MUSIC BOX: Keen keeps the party goin’
JACKSON HOLE, WYO – In the late 80s, alt-country singer-songwriter Robert Earl Keen hit the road with fellow Austinites Guy Clark and Townes Van Zandt with a few albums and the anthem that would become his signature, “The Road Goes on Forever.” All in all, he has recorded 18 full-length albums. His songs have been covered by some of the greats, including Jo Ely, Lyle Lovett, The Highwaymen and Nanci Griffith. But nothing says more than when you are in a club as far away from Texas as Jackson Hole and most of the crowd is singing along.
Detroit based alt-country band Deadstring Brothers will open the show, spreading a sound reminiscent of The Rolling Stones’ Exile on Main Street.
Robert Earl Keen with Deadstring Brothers, 8:30 p.m. on Thursday at Town Square Tavern. Alt-country. $30. 307Live.com, 733-3886.
Beach Fossils camp out
Jackson Hole Music Experience’s Rock Camp has been in full swing since Monday. Glancing at the list of clinicians – multi-instrumentalist Regi Wooten, bassist Steve Bailey, and Berklee College of Music guitar professor Jon Finn, to name a few – you wouldn’t guess that the camp is geared towards aspiring musicians 12 years and older with several of the clinics for all ages and open to the public. Better yet, the camp’s headlining, all-ages concert features a young indie-rock band that has international reach and a vibrant fanbase.
Dream-pop-rock outfit Beach Fossils comes to us from Brooklyn. With shimmering, single-note guitar riffing, literal lyricism, and a generally relaxed vibe, songs are seemingly arranged in the way a jazz or classical piece might be. Certainly, this show fits the generational shift in the direction that music is headed, and rock camp students are going to eat it up.

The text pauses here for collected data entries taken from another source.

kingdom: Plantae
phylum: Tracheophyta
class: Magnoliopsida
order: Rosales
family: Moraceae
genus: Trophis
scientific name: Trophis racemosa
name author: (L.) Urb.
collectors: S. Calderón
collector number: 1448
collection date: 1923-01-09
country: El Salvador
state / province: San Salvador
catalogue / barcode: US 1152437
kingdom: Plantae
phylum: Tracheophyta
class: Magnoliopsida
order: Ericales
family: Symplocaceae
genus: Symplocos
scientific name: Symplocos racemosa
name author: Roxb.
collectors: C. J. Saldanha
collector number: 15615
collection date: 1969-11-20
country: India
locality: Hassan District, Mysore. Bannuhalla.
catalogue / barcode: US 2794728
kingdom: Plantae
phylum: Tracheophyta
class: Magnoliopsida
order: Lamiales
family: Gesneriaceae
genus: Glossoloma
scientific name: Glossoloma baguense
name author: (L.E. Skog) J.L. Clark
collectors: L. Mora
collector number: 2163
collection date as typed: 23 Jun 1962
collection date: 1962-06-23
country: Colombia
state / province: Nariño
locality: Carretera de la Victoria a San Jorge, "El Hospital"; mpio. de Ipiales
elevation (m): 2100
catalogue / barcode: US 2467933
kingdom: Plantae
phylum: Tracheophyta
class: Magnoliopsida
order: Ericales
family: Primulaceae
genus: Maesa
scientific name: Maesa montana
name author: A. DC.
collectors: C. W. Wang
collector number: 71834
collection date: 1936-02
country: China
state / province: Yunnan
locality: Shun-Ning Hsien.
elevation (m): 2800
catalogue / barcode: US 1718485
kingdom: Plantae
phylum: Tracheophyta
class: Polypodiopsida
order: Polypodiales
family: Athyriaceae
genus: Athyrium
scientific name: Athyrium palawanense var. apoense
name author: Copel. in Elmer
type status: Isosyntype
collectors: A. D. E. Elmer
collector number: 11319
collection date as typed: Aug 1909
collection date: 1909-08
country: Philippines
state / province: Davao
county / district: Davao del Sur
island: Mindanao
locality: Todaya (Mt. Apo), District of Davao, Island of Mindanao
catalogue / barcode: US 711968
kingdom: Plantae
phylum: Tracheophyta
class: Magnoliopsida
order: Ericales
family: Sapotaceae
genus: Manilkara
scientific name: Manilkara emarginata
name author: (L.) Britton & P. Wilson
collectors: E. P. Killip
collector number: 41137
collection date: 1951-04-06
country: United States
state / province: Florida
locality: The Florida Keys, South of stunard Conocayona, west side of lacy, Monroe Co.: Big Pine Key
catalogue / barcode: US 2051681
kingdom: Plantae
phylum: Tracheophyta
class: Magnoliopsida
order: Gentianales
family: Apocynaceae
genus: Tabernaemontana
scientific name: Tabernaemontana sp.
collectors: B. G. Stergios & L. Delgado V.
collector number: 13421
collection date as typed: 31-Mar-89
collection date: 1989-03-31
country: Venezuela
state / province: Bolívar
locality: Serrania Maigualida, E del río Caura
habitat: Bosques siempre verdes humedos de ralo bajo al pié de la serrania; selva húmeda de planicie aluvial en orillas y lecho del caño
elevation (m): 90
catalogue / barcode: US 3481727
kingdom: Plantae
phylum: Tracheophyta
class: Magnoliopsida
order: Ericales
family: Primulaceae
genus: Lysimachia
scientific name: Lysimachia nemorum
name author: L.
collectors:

JHME presents Beach Fossils, 7:30 p.m., Wednesday at Pink Garter Theatre. All ages. Tickets are $10 advance, $15 door, available at Pinky G’s, The Rose and PinkGarterTheatre.com.
Shooter in the Commons
The recently remarried Shooter Jennings is the type of country artist that’s not “new” or “pop,” but is willing, rather, to give a musical middle finger to those who are. Jason Aldean and Eric Church were nudged in his music video, “Outlaw You.” Son of Waylon Jennings and Jessie Colter, who is best known for her 1975 hit “I’m not Lisa,” Shooter’s career has featured numerous backing bands since 2004. He has remained highly prolific and eclectic over the years, with plenty of spitfire and social commentary to offer.
Shooter Jennings, 5 p.m., Sunday, at Concert in the Commons in Teton Village. All ages. Free. JacksonHole.com.
Center hosts country star
Conservation and environmentalism are a major focus on veteran country-pop artist Kathy Mattea’s latest Appalachian-inspired release, Calling Me Home, which depicts the coal mining industry’s most pressing issues. The West Virginia native has charted 16 top-ten hits since releasing her first album in 1984, and her long list of awards including Female Vocalist of the Year, Grammy Awards and Country Female Artist of the Year tell the story of a successful artist representing country, bluegrass, folk, and Celtic.
Center for the Arts presents Kathy Mattea, 8 p.m., Wednesday, at the Center Theater. $40 reserved seating at JHCenterForTheArts.org, or 733-4900.
Kirlin brings working class tunes to Tavern
Casper’s John Kirlin and the High Plains Drifters are a rowdy country-grass quartet featuring mandolin, guitar, upright bass and drums. Working class songs that live on the edge of a nasty hangover, such as “Broken” and “I Drink to Forget,” are in the company of The Dirt Daubers and Hellbound Glory. Get rowdy with tales from central Wyoming.